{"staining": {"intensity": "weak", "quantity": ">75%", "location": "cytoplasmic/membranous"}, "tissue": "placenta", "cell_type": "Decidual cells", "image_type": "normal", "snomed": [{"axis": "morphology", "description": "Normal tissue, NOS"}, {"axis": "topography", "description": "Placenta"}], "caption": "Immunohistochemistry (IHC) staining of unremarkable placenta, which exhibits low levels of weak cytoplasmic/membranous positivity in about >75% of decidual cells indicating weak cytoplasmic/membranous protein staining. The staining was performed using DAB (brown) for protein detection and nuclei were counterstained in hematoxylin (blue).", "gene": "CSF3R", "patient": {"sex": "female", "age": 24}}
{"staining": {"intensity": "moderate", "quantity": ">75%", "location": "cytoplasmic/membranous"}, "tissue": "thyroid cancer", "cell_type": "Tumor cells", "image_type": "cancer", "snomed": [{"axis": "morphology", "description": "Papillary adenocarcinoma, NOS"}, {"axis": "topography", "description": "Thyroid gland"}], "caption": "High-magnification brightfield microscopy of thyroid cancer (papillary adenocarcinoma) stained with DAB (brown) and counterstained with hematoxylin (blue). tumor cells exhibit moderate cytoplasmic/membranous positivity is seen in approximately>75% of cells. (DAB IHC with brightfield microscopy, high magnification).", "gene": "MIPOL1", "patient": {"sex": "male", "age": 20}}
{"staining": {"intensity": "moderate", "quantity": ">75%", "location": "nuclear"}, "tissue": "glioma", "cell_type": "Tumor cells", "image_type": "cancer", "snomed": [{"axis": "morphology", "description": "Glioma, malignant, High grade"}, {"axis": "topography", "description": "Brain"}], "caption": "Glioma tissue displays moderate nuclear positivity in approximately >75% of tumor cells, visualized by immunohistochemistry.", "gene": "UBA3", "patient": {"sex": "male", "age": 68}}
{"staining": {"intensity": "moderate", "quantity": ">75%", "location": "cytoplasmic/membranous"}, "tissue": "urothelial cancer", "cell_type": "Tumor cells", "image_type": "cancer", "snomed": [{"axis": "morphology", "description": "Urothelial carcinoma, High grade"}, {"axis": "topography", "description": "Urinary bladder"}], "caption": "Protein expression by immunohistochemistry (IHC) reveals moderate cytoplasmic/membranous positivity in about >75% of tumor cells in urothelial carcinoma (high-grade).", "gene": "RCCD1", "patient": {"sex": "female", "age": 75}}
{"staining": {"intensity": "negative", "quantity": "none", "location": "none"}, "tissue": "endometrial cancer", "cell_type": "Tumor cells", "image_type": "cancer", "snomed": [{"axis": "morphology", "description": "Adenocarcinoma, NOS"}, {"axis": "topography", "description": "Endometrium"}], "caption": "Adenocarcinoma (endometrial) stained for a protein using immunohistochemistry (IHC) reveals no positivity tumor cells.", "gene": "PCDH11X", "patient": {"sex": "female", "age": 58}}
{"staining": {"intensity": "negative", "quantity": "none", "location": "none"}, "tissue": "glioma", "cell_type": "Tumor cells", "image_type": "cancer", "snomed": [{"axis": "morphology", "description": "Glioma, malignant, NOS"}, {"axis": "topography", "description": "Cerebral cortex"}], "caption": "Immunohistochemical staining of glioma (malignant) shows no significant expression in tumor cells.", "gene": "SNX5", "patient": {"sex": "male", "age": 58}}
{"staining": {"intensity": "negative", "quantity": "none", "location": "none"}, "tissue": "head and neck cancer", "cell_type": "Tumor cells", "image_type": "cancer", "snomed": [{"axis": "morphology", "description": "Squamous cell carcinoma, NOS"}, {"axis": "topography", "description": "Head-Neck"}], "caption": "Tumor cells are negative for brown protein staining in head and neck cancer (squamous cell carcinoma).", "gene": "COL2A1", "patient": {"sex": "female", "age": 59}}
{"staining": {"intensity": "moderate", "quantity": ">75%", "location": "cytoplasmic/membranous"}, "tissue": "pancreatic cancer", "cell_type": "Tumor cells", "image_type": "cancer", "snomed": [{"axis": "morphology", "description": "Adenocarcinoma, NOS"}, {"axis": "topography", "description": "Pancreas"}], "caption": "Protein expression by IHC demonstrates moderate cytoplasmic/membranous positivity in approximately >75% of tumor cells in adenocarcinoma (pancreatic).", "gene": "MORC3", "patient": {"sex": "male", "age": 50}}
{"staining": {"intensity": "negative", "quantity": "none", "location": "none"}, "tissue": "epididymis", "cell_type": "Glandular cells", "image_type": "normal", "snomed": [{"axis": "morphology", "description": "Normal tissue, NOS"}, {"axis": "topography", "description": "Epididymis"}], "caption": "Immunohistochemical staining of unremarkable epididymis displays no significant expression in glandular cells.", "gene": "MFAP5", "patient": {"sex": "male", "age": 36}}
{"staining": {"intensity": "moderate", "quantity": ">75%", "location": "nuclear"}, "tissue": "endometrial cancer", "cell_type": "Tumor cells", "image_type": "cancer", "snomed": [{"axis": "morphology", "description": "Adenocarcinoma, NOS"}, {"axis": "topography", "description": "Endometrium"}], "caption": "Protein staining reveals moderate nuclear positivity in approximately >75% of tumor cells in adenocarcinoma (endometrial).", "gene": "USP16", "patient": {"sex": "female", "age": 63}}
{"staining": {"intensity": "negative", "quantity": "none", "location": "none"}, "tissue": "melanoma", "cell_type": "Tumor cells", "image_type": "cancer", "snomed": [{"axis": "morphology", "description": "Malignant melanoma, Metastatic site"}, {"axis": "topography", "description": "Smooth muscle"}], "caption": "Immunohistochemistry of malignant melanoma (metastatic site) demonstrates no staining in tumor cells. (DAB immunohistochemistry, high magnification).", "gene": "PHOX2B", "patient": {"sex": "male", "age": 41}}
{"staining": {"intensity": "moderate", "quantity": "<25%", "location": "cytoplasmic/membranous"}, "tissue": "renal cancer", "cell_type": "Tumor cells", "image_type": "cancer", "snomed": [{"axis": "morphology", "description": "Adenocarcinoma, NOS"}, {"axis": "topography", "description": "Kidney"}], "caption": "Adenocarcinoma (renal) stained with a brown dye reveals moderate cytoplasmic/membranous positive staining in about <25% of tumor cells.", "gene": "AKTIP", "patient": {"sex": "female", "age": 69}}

= = = = = = =

** Exercise directions **
Taking the entries above, please repeat each one exactly.

** Output for this task **
{"staining": {"intensity": "weak", "quantity": ">75%", "location": "cytoplasmic/membranous"}, "tissue": "placenta", "cell_type": "Decidual cells", "image_type": "normal", "snomed": [{"axis": "morphology", "description": "Normal tissue, NOS"}, {"axis": "topography", "description": "Placenta"}], "caption": "Immunohistochemistry (IHC) staining of unremarkable placenta, which exhibits low levels of weak cytoplasmic/membranous positivity in about >75% of decidual cells indicating weak cytoplasmic/membranous protein staining. The staining was performed using DAB (brown) for protein detection and nuclei were counterstained in hematoxylin (blue).", "gene": "CSF3R", "patient": {"sex": "female", "age": 24}}
{"staining": {"intensity": "moderate", "quantity": ">75%", "location": "cytoplasmic/membranous"}, "tissue": "thyroid cancer", "cell_type": "Tumor cells", "image_type": "cancer", "snomed": [{"axis": "morphology", "description": "Papillary adenocarcinoma, NOS"}, {"axis": "topography", "description": "Thyroid gland"}], "caption": "High-magnification brightfield microscopy of thyroid cancer (papillary adenocarcinoma) stained with DAB (brown) and counterstained with hematoxylin (blue). tumor cells exhibit moderate cytoplasmic/membranous positivity is seen in approximately>75% of cells. (DAB IHC with brightfield microscopy, high magnification).", "gene": "MIPOL1", "patient": {"sex": "male", "age": 20}}
{"staining": {"intensity": "moderate", "quantity": ">75%", "location": "nuclear"}, "tissue": "glioma", "cell_type": "Tumor cells", "image_type": "cancer", "snomed": [{"axis": "morphology", "description": "Glioma, malignant, High grade"}, {"axis": "topography", "description": "Brain"}], "caption": "Glioma tissue displays moderate nuclear positivity in approximately >75% of tumor cells, visualized by immunohistochemistry.", "gene": "UBA3", "patient": {"sex": "male", "age": 68}}
{"staining": {"intensity": "moderate", "quantity": ">75%", "location": "cytoplasmic/membranous"}, "tissue": "urothelial cancer", "cell_type": "Tumor cells", "image_type": "cancer", "snomed": [{"axis": "morphology", "description": "Urothelial carcinoma, High grade"}, {"axis": "topography", "description": "Urinary bladder"}], "caption": "Protein expression by immunohistochemistry (IHC) reveals moderate cytoplasmic/membranous positivity in about >75% of tumor cells in urothelial carcinoma (high-grade).", "gene": "RCCD1", "patient": {"sex": "female", "age": 75}}
{"staining": {"intensity": "negative", "quantity": "none", "location": "none"}, "tissue": "endometrial cancer", "cell_type": "Tumor cells", "image_type": "cancer", "snomed": [{"axis": "morphology", "description": "Adenocarcinoma, NOS"}, {"axis": "topography", "description": "Endometrium"}], "caption": "Adenocarcinoma (endometrial) stained for a protein using immunohistochemistry (IHC) reveals no positivity tumor cells.", "gene": "PCDH11X", "patient": {"sex": "female", "age": 58}}
{"staining": {"intensity": "negative", "quantity": "none", "location": "none"}, "tissue": "glioma", "cell_type": "Tumor cells", "image_type": "cancer", "snomed": [{"axis": "morphology", "description": "Glioma, malignant, NOS"}, {"axis": "topography", "description": "Cerebral cortex"}], "caption": "Immunohistochemical staining of glioma (malignant) shows no significant expression in tumor cells.", "gene": "SNX5", "patient": {"sex": "male", "age": 58}}
{"staining": {"intensity": "negative", "quantity": "none", "location": "none"}, "tissue": "head and neck cancer", "cell_type": "Tumor cells", "image_type": "cancer", "snomed": [{"axis": "morphology", "description": "Squamous cell carcinoma, NOS"}, {"axis": "topography", "description": "Head-Neck"}], "caption": "Tumor cells are negative for brown protein staining in head and neck cancer (squamous cell carcinoma).", "gene": "COL2A1", "patient": {"sex": "female", "age": 59}}
{"staining": {"intensity": "moderate", "quantity": ">75%", "location": "cytoplasmic/membranous"}, "tissue": "pancreatic cancer", "cell_type": "Tumor cells", "image_type": "cancer", "snomed": [{"axis": "morphology", "description": "Adenocarcinoma, NOS"}, {"axis": "topography", "description": "Pancreas"}], "caption": "Protein expression by IHC demonstrates moderate cytoplasmic/membranous positivity in approximately >75% of tumor cells in adenocarcinoma (pancreatic).", "gene": "MORC3", "patient": {"sex": "male", "age": 50}}
{"staining": {"intensity": "negative", "quantity": "none", "location": "none"}, "tissue": "epididymis", "cell_type": "Glandular cells", "image_type": "normal", "snomed": [{"axis": "morphology", "description": "Normal tissue, NOS"}, {"axis": "topography", "description": "Epididymis"}], "caption": "Immunohistochemical staining of unremarkable epididymis displays no significant expression in glandular cells.", "gene": "MFAP5", "patient": {"sex": "male", "age": 36}}
{"staining": {"intensity": "moderate", "quantity": ">75%", "location": "nuclear"}, "tissue": "endometrial cancer", "cell_type": "Tumor cells", "image_type": "cancer", "snomed": [{"axis": "morphology", "description": "Adenocarcinoma, NOS"}, {"axis": "topography", "description": "Endometrium"}], "caption": "Protein staining reveals moderate nuclear positivity in approximately >75% of tumor cells in adenocarcinoma (endometrial).", "gene": "USP16", "patient": {"sex": "female", "age": 63}}
{"staining": {"intensity": "negative", "quantity": "none", "location": "none"}, "tissue": "melanoma", "cell_type": "Tumor cells", "image_type": "cancer", "snomed": [{"axis": "morphology", "description": "Malignant melanoma, Metastatic site"}, {"axis": "topography", "description": "Smooth muscle"}], "caption": "Immunohistochemistry of malignant melanoma (metastatic site) demonstrates no staining in tumor cells. (DAB immunohistochemistry, high magnification).", "gene": "PHOX2B", "patient": {"sex": "male", "age": 41}}
{"staining": {"intensity": "moderate", "quantity": "<25%", "location": "cytoplasmic/membranous"}, "tissue": "renal cancer", "cell_type": "Tumor cells", "image_type": "cancer", "snomed": [{"axis": "morphology", "description": "Adenocarcinoma, NOS"}, {"axis": "topography", "description": "Kidney"}], "caption": "Adenocarcinoma (renal) stained with a brown dye reveals moderate cytoplasmic/membranous positive staining in about <25% of tumor cells.", "gene": "AKTIP", "patient": {"sex": "female", "age": 69}}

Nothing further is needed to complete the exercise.